_ACTION ITEM_
According to the bankruptcy ruling, on what date was the mandate issued that the Prossers say the Bankruptcy Court and the Trustee have refused to follow?

_STUDY TEXT_
⟨

Bankruptcy No. 2006-30009

Chapter 7

THIS MATTER comes before the Court on the "Petition for Writ of Mandamus to The Bankruptcy Division of the District Court of the Virgin Islands, or, In the Alternative, to James P. Carroll, in his Capacity as the Chapter 7 Trustee of the Bankruptcy Estate of Jeffrey J. Prosser and the Liquidation Trustee of the Liquidation Trust for the Bankruptcy Estates of Innovative Communication Company, LLC, Emerging Communications, Inc., and Innovative Communication Corporation ("Petition"." (Dkt. No. 118). The Chapter 7 Trustee filed a "Response in Opposition to Petition for Writ of Mandamus ("Response")" (Dkt. No. 120), and the Prossers filed a Reply addressing the Trustee's arguments ("Reply"). (Dkt. No. 121).

In their Petition, the Debtor Jeffrey J. Prosser and his wife, Dawn Prosser ("Prossers" or "Petitioners") assert that the Bankruptcy Division of the Court ("Bankruptcy Court") and the Trustee have failed and refused to comply with this Court's mandate (Dkt. No. 108) issued on June 19, 2018 in consolidated appeals from the Bankruptcy Court. For the reasons stated below, the Court will deny Petitioners' Motion for Writ of Mandamus.

I. BACKGROUND

The background of this case was set forth in detail in the Court's prior opinions issued on February 27, 2017 (Dkt. Nos. 58, 59) and June 19, 2018 (Dkt. Nos. 108, 109), and will be repeated here only to place the present matter into context.

The Bankruptcy Court issued several opinions and orders involving Jeffrey and Dawn Prosser in connection with Mr. Prosser's Chapter 7 bankruptcy action. The Prossers appealed to the District Court from these various orders, which were consolidated for purposes of appeal under Civil Action No. 3:2013-0087. After extensive briefing, this Court addressed all issues raised in the consolidated appeals.

⟩

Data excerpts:
⟨

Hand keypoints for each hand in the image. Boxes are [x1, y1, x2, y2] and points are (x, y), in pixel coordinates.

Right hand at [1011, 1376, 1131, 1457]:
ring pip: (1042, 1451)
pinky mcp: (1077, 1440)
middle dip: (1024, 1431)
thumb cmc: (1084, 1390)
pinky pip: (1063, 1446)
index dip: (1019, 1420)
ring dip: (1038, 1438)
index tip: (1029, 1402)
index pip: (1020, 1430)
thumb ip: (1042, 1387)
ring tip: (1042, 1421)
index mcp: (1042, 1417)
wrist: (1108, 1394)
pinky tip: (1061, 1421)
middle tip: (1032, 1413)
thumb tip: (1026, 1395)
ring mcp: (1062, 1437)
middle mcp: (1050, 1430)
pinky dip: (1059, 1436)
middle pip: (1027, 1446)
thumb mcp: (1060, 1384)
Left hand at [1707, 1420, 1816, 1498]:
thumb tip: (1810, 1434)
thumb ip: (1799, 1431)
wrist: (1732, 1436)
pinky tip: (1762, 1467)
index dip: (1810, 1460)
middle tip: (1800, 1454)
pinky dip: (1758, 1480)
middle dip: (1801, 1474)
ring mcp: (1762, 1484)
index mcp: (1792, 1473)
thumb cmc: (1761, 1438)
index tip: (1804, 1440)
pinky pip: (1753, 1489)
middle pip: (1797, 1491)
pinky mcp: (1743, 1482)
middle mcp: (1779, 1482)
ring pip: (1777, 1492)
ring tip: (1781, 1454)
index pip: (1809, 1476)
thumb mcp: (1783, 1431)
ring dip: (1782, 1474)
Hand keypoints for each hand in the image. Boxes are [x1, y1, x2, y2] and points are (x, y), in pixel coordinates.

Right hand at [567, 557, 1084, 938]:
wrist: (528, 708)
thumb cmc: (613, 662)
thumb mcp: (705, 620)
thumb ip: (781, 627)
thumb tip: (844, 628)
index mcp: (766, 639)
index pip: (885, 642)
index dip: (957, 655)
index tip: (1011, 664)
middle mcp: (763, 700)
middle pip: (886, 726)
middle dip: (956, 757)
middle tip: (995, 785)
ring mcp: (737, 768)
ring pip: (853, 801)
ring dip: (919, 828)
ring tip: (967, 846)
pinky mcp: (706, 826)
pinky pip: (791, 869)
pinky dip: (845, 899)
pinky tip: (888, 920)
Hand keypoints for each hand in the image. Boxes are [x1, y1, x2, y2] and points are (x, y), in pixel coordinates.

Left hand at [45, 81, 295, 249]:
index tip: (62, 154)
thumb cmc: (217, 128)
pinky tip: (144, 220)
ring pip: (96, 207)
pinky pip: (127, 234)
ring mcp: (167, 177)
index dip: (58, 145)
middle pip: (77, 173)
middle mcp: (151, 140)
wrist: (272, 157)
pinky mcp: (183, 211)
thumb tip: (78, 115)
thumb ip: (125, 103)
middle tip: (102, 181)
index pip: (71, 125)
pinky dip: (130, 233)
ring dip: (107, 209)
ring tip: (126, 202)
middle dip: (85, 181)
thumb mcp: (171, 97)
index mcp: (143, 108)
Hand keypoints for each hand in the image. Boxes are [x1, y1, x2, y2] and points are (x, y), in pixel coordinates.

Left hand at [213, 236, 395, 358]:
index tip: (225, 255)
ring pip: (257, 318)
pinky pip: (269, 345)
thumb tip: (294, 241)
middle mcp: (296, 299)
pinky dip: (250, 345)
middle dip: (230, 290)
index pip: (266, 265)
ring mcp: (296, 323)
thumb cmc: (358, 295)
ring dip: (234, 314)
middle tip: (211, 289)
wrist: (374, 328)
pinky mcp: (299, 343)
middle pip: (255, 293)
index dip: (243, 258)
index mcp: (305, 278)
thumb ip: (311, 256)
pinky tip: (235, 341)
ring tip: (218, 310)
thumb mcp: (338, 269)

⟩

_RESPONSE AREA_
June 19, 2018